• _Source material_:

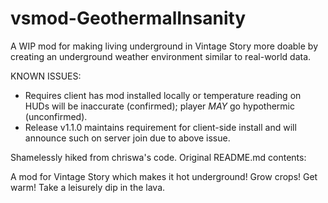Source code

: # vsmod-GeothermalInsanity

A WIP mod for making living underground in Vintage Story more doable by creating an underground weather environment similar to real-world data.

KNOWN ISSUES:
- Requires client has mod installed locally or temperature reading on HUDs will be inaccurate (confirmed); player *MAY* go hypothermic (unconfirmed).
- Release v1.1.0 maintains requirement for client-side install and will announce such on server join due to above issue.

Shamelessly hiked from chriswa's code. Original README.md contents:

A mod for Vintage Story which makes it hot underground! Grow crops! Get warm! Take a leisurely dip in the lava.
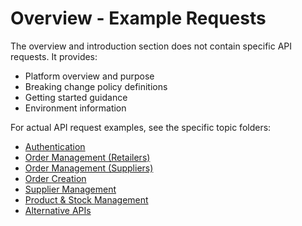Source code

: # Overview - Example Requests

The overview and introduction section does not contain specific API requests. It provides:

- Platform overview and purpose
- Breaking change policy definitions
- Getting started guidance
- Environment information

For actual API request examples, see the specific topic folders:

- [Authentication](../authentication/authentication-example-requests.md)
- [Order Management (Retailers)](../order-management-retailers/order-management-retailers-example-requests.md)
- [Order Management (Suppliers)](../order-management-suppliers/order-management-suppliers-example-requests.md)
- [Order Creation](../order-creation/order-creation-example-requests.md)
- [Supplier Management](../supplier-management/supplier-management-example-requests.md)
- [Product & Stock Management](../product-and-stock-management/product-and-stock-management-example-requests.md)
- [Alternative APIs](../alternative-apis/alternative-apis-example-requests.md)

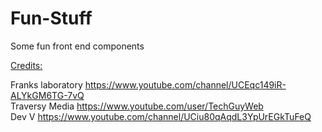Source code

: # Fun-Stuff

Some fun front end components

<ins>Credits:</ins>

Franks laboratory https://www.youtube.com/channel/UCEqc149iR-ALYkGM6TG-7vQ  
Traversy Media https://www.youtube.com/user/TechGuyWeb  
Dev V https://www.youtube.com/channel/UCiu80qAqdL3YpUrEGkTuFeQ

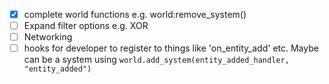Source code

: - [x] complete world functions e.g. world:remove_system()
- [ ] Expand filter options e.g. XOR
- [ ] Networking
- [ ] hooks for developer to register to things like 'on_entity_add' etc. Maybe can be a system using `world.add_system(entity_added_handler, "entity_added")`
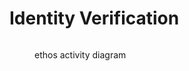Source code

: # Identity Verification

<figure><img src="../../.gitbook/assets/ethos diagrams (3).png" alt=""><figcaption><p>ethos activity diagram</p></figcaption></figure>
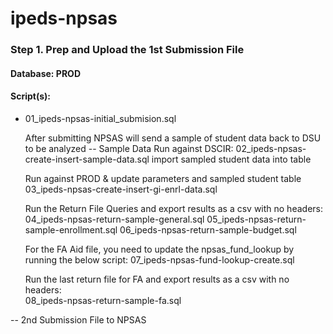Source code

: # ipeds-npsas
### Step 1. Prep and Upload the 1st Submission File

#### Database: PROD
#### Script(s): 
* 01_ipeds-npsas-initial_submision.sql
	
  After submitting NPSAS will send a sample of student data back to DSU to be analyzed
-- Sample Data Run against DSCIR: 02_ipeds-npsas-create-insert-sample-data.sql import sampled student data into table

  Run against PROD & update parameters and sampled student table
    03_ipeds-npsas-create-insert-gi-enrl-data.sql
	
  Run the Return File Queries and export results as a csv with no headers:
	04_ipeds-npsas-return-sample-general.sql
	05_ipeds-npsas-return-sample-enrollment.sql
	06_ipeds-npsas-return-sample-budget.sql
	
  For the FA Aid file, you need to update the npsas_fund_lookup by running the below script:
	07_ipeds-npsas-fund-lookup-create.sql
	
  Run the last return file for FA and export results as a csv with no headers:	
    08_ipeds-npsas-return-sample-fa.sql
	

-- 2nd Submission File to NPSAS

• _Task_:
Format every one of the lines above as a numbered list, skipping the blank lines and leaving the pictures out.

• _Answer section_:
1. Source code
2. : # vsmod-GeothermalInsanity
3. A WIP mod for making living underground in Vintage Story more doable by creating an underground weather environment similar to real-world data.
4. KNOWN ISSUES:
5. - Requires client has mod installed locally or temperature reading on HUDs will be inaccurate (confirmed); player *MAY* go hypothermic (unconfirmed).
6. - Release v1.1.0 maintains requirement for client-side install and will announce such on server join due to above issue.
7. Shamelessly hiked from chriswa's code. Original README.md contents:
8. A mod for Vintage Story which makes it hot underground! Grow crops! Get warm! Take a leisurely dip in the lava.
9. Source code
10. : # Overview - Example Requests
11. The overview and introduction section does not contain specific API requests. It provides:
12. - Platform overview and purpose
13. - Breaking change policy definitions
14. - Getting started guidance
15. - Environment information
16. For actual API request examples, see the specific topic folders:
17. - [Authentication](../authentication/authentication-example-requests.md)
18. - [Order Management (Retailers)](../order-management-retailers/order-management-retailers-example-requests.md)
19. - [Order Management (Suppliers)](../order-management-suppliers/order-management-suppliers-example-requests.md)
20. - [Order Creation](../order-creation/order-creation-example-requests.md)
21. - [Supplier Management](../supplier-management/supplier-management-example-requests.md)
22. - [Product & Stock Management](../product-and-stock-management/product-and-stock-management-example-requests.md)
23. - [Alternative APIs](../alternative-apis/alternative-apis-example-requests.md)
24. Source code
25. : # Fun-Stuff
26. Some fun front end components
27. <ins>Credits:</ins>
28. Franks laboratory https://www.youtube.com/channel/UCEqc149iR-ALYkGM6TG-7vQ  
29. Traversy Media https://www.youtube.com/user/TechGuyWeb  
30. Dev V https://www.youtube.com/channel/UCiu80qAqdL3YpUrEGkTuFeQ
31. Source code
32. : - [x] complete world functions e.g. world:remove_system()
33. - [ ] Expand filter options e.g. XOR
34. - [ ] Networking
35. - [ ] hooks for developer to register to things like 'on_entity_add' etc. Maybe can be a system using `world.add_system(entity_added_handler, "entity_added")`
36. Source code
37. : # Identity Verification
38. <figure><img src="../../.gitbook/assets/ethos diagrams (3).png" alt=""><figcaption><p>ethos activity diagram</p></figcaption></figure>
39. Source code
40. : # ipeds-npsas
41. ### Step 1. Prep and Upload the 1st Submission File
42. #### Database: PROD
43. #### Script(s): 
44. * 01_ipeds-npsas-initial_submision.sql
45.   After submitting NPSAS will send a sample of student data back to DSU to be analyzed
46. -- Sample Data Run against DSCIR: 02_ipeds-npsas-create-insert-sample-data.sql import sampled student data into table
47.   Run against PROD & update parameters and sampled student table
48.     03_ipeds-npsas-create-insert-gi-enrl-data.sql
49.   Run the Return File Queries and export results as a csv with no headers:
50. 	04_ipeds-npsas-return-sample-general.sql
51. 	05_ipeds-npsas-return-sample-enrollment.sql
52. 	06_ipeds-npsas-return-sample-budget.sql
53.   For the FA Aid file, you need to update the npsas_fund_lookup by running the below script:
54. 	07_ipeds-npsas-fund-lookup-create.sql
55.   Run the last return file for FA and export results as a csv with no headers:	
56.     08_ipeds-npsas-return-sample-fa.sql
57. -- 2nd Submission File to NPSAS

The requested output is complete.